__Task directions__: Every record must be repeated exactly; omit any pictures they contain.

__Spatial reasoning data__:
════════════════════

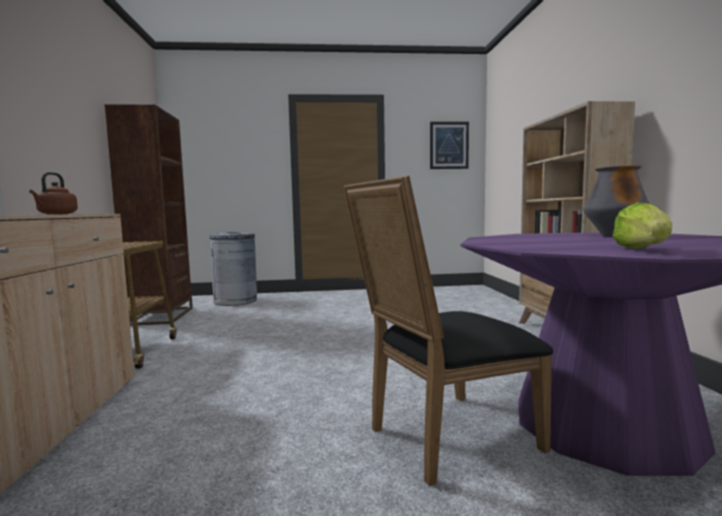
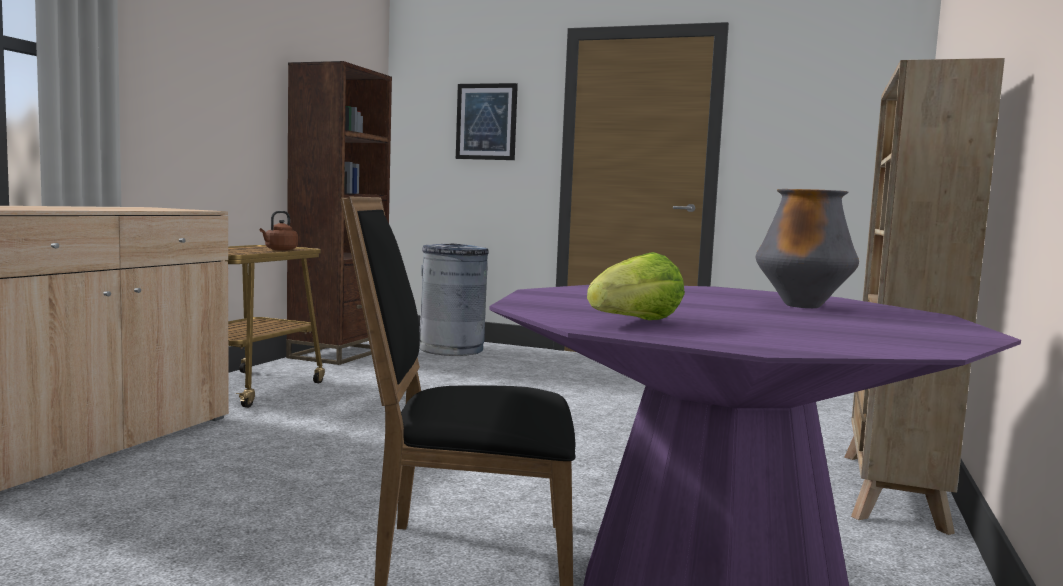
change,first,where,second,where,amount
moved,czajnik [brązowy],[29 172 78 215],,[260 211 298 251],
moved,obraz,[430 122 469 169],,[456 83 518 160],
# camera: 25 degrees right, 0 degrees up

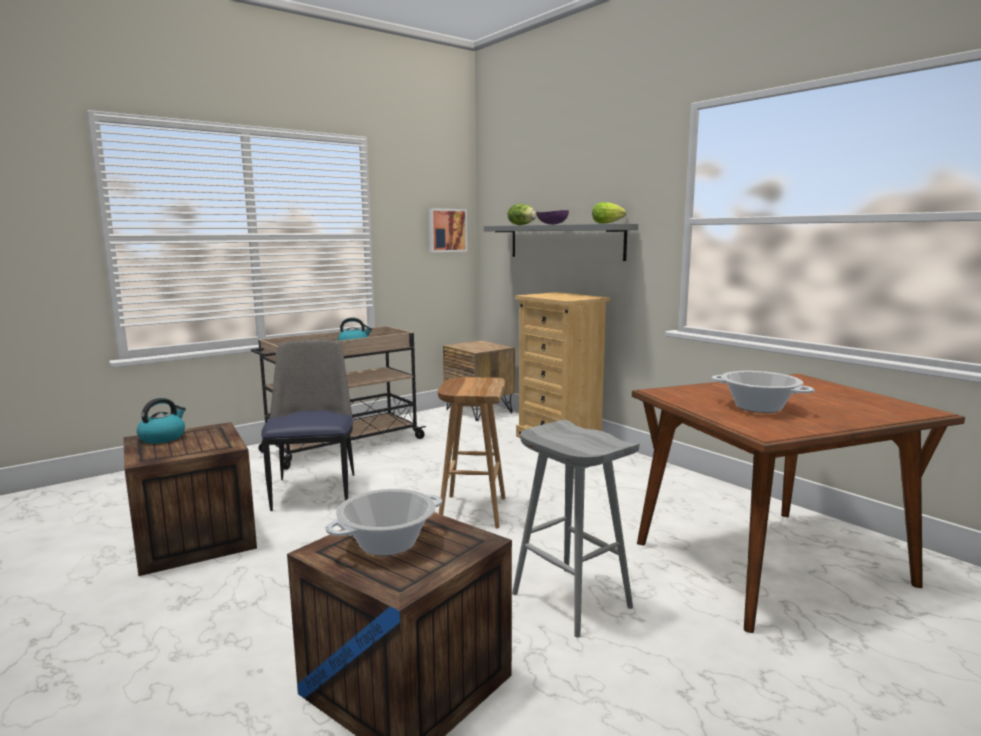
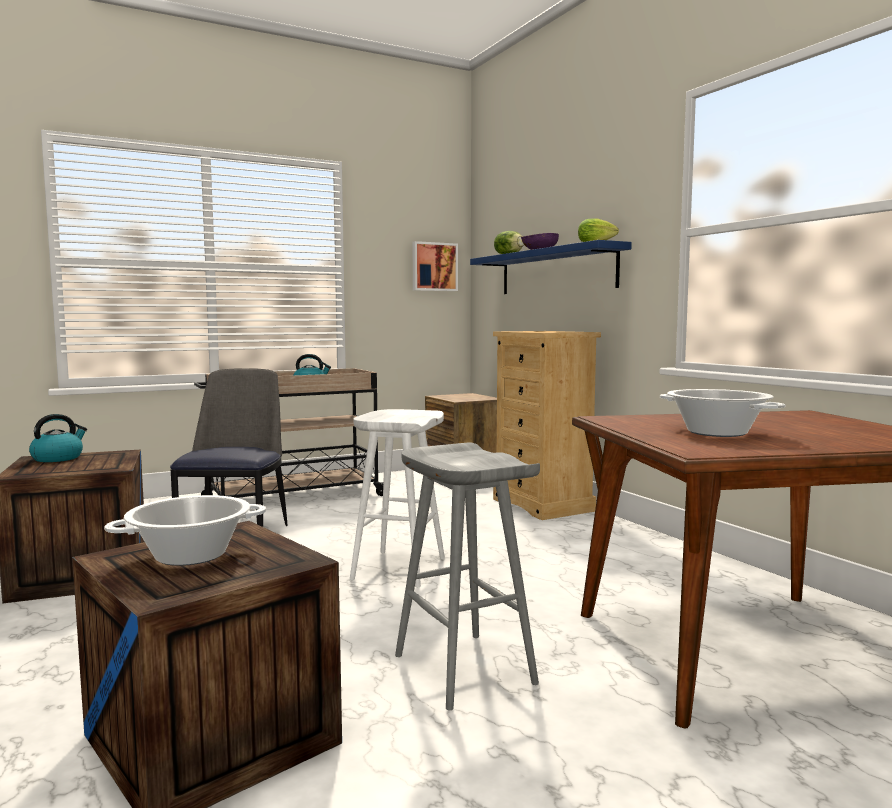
change,first,where,second,where,amount
recoloured,stołek [brązowy],[438 377 506 529],stołek [biały],[350 409 445 587],
recoloured,półka [szary],[484 223 638 261],półka [niebieski],[470 240 632 294],
# camera: 10 degrees right, 5 degrees down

════════════════════

__Answer box__:
change,first,where,second,where,amount
moved,czajnik [brązowy],[29 172 78 215],,[260 211 298 251],
moved,obraz,[430 122 469 169],,[456 83 518 160],
# camera: 25 degrees right, 0 degrees up

change,first,where,second,where,amount
recoloured,stołek [brązowy],[438 377 506 529],stołek [biały],[350 409 445 587],
recoloured,półka [szary],[484 223 638 261],półka [niebieski],[470 240 632 294],
# camera: 10 degrees right, 5 degrees down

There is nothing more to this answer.